PatternInterpretation
Low effective rank + high SV gap (B01/B12)Head implements a focused, single-direction computation (e.g., PTH or induction)
High OV/QK composition ratio (B03/B49)Circuit edges are structurally privileged — sender output aligns with receiver keys
High K-composition depth (B10)Circuit has hierarchical multi-stage structure in weight space
High copying score for name movers (B11)Head’s OV circuit maps tokens to themselves, consistent with copying role
Low polysemanticity ratio (B07/B52)Circuit heads are more monosemantic than background — task-specialized
Low NMF reconstruction error ratio (B08/B50)Circuit heads share low-rank weight structure — common computational building blocks
High capacity concentration ratio (B13)Circuit heads use their weight capacity for fewer directions than background
High Jaccard between weight and EAP circuits (B04/B06)Independent discovery methods converge — circuit is robust to methodology
Superadditivity > 0 (G04)Circuit bands compose through edges — the whole exceeds the sum of parts
High minimality ratio (G05)Circuit edges are individually necessary and directionally correct — tight definition
Enriched feed-forward chains (G05/G07)Circuit has hierarchical processing structure
Enriched fan-in motifs (G05/G07)Circuit aggregates information from multiple sources to single targets
Low LLC ratio (B09)Circuit components occupy geometrically simple loss landscape regions
High silhouette score (S96)Circuit heads cluster together in attention-pattern space

The structural metrics form three tiers of increasing specificity:

  1. Per-head weight structure (B01, B05, B07, B09, B11, B12, B13, B14): These characterize individual heads in isolation. They answer “does this head have properties consistent with its claimed role?” Effective rank tells you whether a head is focused, copying score tells you whether it copies, QK norms tell you whether it attends sharply.
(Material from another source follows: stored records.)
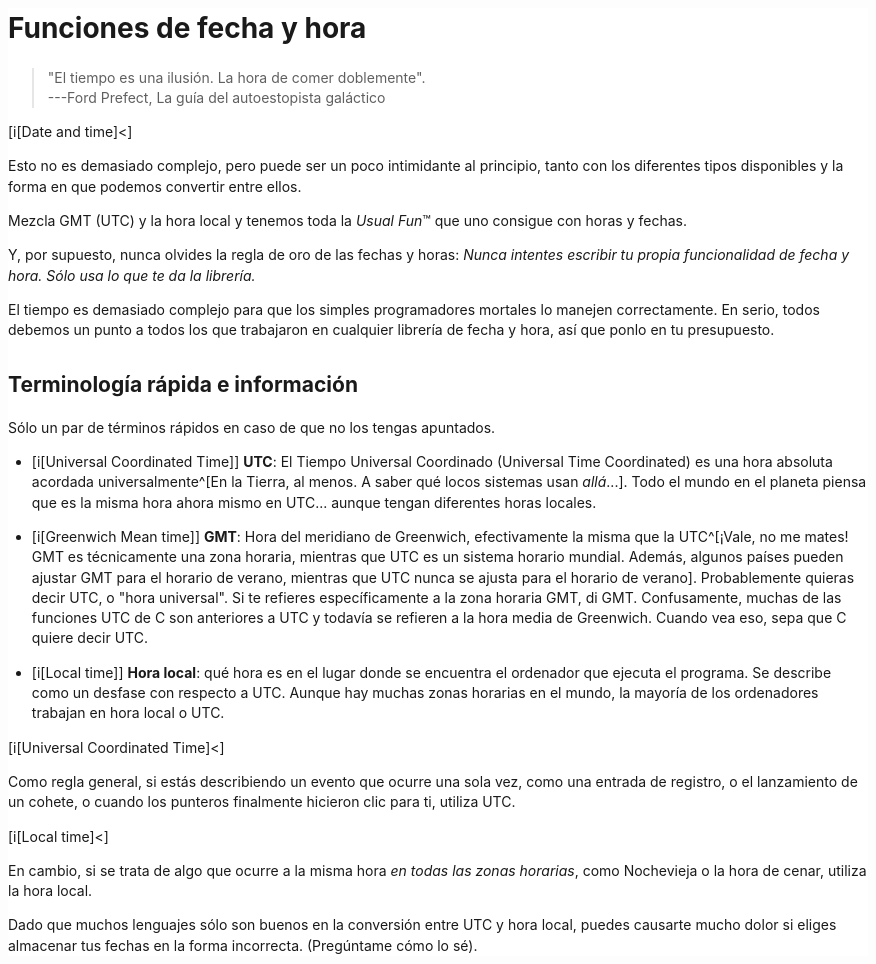 

# Funciones de fecha y hora

> "El tiempo es una ilusión. La hora de comer doblemente". \
> ---Ford Prefect, La guía del autoestopista galáctico

[i[Date and time]<]

Esto no es demasiado complejo, pero puede ser un poco intimidante al principio, tanto con los diferentes tipos disponibles y la forma en que podemos convertir entre ellos.

Mezcla GMT (UTC) y la hora local y tenemos toda la _Usual Fun_™ que uno consigue con horas y fechas.

Y, por supuesto, nunca olvides la regla de oro de las fechas y horas: _Nunca intentes escribir tu propia funcionalidad de fecha y hora. Sólo usa lo que te da la librería._

El tiempo es demasiado complejo para que los simples programadores mortales lo manejen correctamente. En serio, todos debemos un punto a todos los que trabajaron en cualquier librería de fecha y hora, así que ponlo en tu presupuesto.

## Terminología rápida e información

Sólo un par de términos rápidos en caso de que no los tengas apuntados.
* [i[Universal Coordinated Time]] **UTC**: El Tiempo Universal Coordinado (Universal Time Coordinated) es una hora absoluta acordada universalmente^[En la Tierra, al menos. A saber qué locos sistemas usan _allá_...]. Todo el mundo en el planeta piensa que es la misma hora ahora mismo en UTC... aunque tengan diferentes horas locales.

* [i[Greenwich Mean time]] **GMT**: Hora del meridiano de Greenwich, efectivamente la misma que la UTC^[¡Vale, no me mates! GMT es técnicamente una zona horaria, mientras que UTC es un sistema horario mundial. Además, algunos países pueden ajustar GMT para el horario de verano, mientras que UTC nunca se ajusta para el horario de verano]. Probablemente quieras decir UTC, o "hora universal". Si te refieres específicamente a la zona horaria GMT, di GMT. Confusamente, muchas de las funciones UTC de C son anteriores a UTC y todavía se refieren a la hora media de Greenwich. Cuando vea eso, sepa que C quiere decir UTC.

* [i[Local time]] **Hora local**: qué hora es en el lugar donde se encuentra el ordenador que ejecuta el programa. Se describe como un desfase con respecto a UTC. Aunque hay muchas zonas horarias en el mundo, la mayoría de los ordenadores trabajan en hora local o UTC.

[i[Universal Coordinated Time]<]

Como regla general, si estás describiendo un evento que ocurre una sola vez, como una entrada de registro, o el lanzamiento de un cohete, o cuando los punteros finalmente hicieron clic para ti, utiliza UTC.

[i[Local time]<]

En cambio, si se trata de algo que ocurre a la misma hora _en todas las zonas horarias_, como Nochevieja o la hora de cenar, utiliza la hora local.

Dado que muchos lenguajes sólo son buenos en la conversión entre UTC y hora local, puedes causarte mucho dolor si eliges almacenar tus fechas en la forma incorrecta. (Pregúntame cómo lo sé).
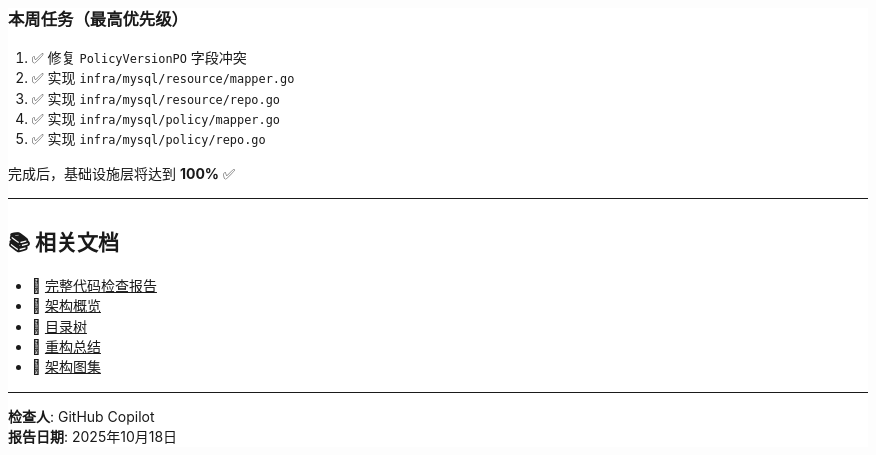 ### 本周任务（最高优先级）

1. ✅ 修复 `PolicyVersionPO` 字段冲突
2. ✅ 实现 `infra/mysql/resource/mapper.go`
3. ✅ 实现 `infra/mysql/resource/repo.go`
4. ✅ 实现 `infra/mysql/policy/mapper.go`
5. ✅ 实现 `infra/mysql/policy/repo.go`

完成后，基础设施层将达到 **100%** ✅

---

## 📚 相关文档

- 📖 [完整代码检查报告](./CODE_REVIEW_REPORT.md)
- 📖 [架构概览](./README.md)
- 📖 [目录树](./DIRECTORY_TREE.md)
- 📖 [重构总结](./REFACTORING_SUMMARY.md)
- 📖 [架构图集](./ARCHITECTURE_DIAGRAMS.md)

---

**检查人**: GitHub Copilot  
**报告日期**: 2025年10月18日
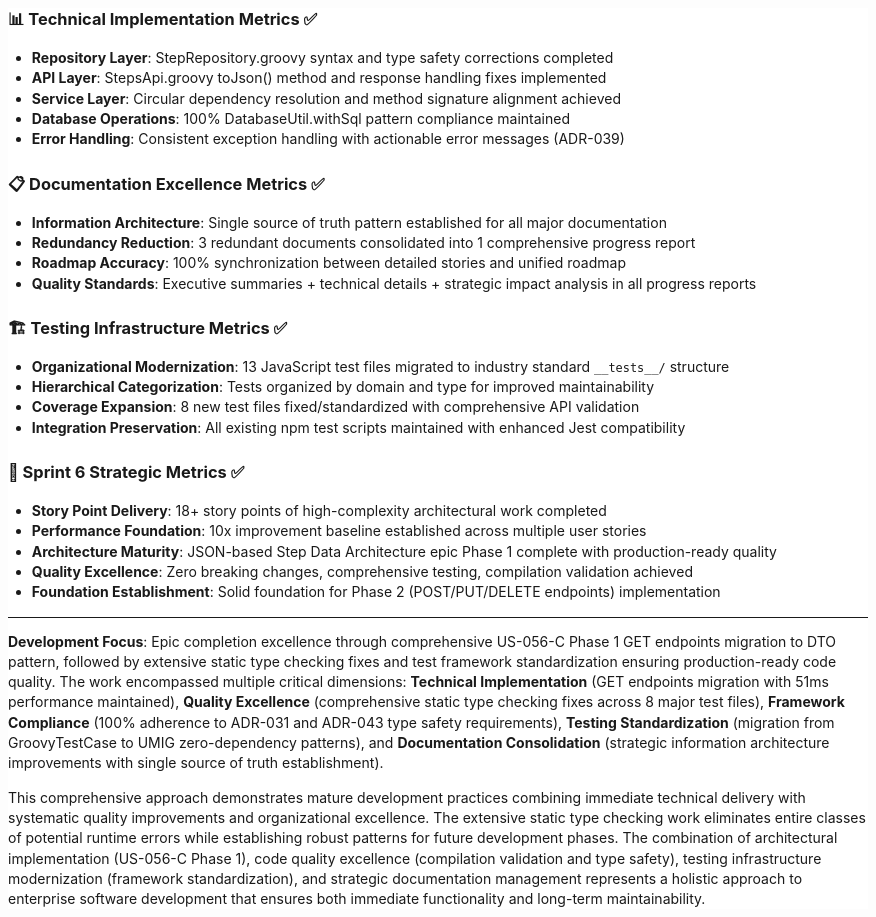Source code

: ### 📊 Technical Implementation Metrics ✅

- **Repository Layer**: StepRepository.groovy syntax and type safety corrections completed
- **API Layer**: StepsApi.groovy toJson() method and response handling fixes implemented
- **Service Layer**: Circular dependency resolution and method signature alignment achieved
- **Database Operations**: 100% DatabaseUtil.withSql pattern compliance maintained
- **Error Handling**: Consistent exception handling with actionable error messages (ADR-039)

### 📋 Documentation Excellence Metrics ✅

- **Information Architecture**: Single source of truth pattern established for all major documentation
- **Redundancy Reduction**: 3 redundant documents consolidated into 1 comprehensive progress report
- **Roadmap Accuracy**: 100% synchronization between detailed stories and unified roadmap
- **Quality Standards**: Executive summaries + technical details + strategic impact analysis in all progress reports

### 🏗️ Testing Infrastructure Metrics ✅

- **Organizational Modernization**: 13 JavaScript test files migrated to industry standard `__tests__/` structure
- **Hierarchical Categorization**: Tests organized by domain and type for improved maintainability
- **Coverage Expansion**: 8 new test files fixed/standardized with comprehensive API validation
- **Integration Preservation**: All existing npm test scripts maintained with enhanced Jest compatibility

### 🚀 Sprint 6 Strategic Metrics ✅

- **Story Point Delivery**: 18+ story points of high-complexity architectural work completed
- **Performance Foundation**: 10x improvement baseline established across multiple user stories
- **Architecture Maturity**: JSON-based Step Data Architecture epic Phase 1 complete with production-ready quality
- **Quality Excellence**: Zero breaking changes, comprehensive testing, compilation validation achieved
- **Foundation Establishment**: Solid foundation for Phase 2 (POST/PUT/DELETE endpoints) implementation

---

**Development Focus**: Epic completion excellence through comprehensive US-056-C Phase 1 GET endpoints migration to DTO pattern, followed by extensive static type checking fixes and test framework standardization ensuring production-ready code quality. The work encompassed multiple critical dimensions: **Technical Implementation** (GET endpoints migration with 51ms performance maintained), **Quality Excellence** (comprehensive static type checking fixes across 8 major test files), **Framework Compliance** (100% adherence to ADR-031 and ADR-043 type safety requirements), **Testing Standardization** (migration from GroovyTestCase to UMIG zero-dependency patterns), and **Documentation Consolidation** (strategic information architecture improvements with single source of truth establishment).

This comprehensive approach demonstrates mature development practices combining immediate technical delivery with systematic quality improvements and organizational excellence. The extensive static type checking work eliminates entire classes of potential runtime errors while establishing robust patterns for future development phases. The combination of architectural implementation (US-056-C Phase 1), code quality excellence (compilation validation and type safety), testing infrastructure modernization (framework standardization), and strategic documentation management represents a holistic approach to enterprise software development that ensures both immediate functionality and long-term maintainability.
  2. Pairwise weight composition (B03, B08, B10): These characterize head pairs and shared structure. They answer “do the circuit’s heads communicate through weight space?” OV/QK composition and K-composition measure direct weight-space channels; NMF decomposition measures shared basis vectors across the circuit’s heads.

  3. Graph topology (G01—G05, G07, S96, B06): These characterize the circuit as a whole. They answer “does the circuit’s wiring have non-trivial structure?” Path identification and edge necessity test individual edges; compositional sufficiency and minimality test the full graph; motif enrichment tests whether the graph’s topology is non-random; circuit metric distance and convergence metrics test cross-method and cross-task consistency.

Evidence from all three tiers should align: a well-supported circuit claim has spectrally distinctive heads (tier 1) that communicate through weight-space channels (tier 2) in a non-random, minimal, compositional graph (tier 3).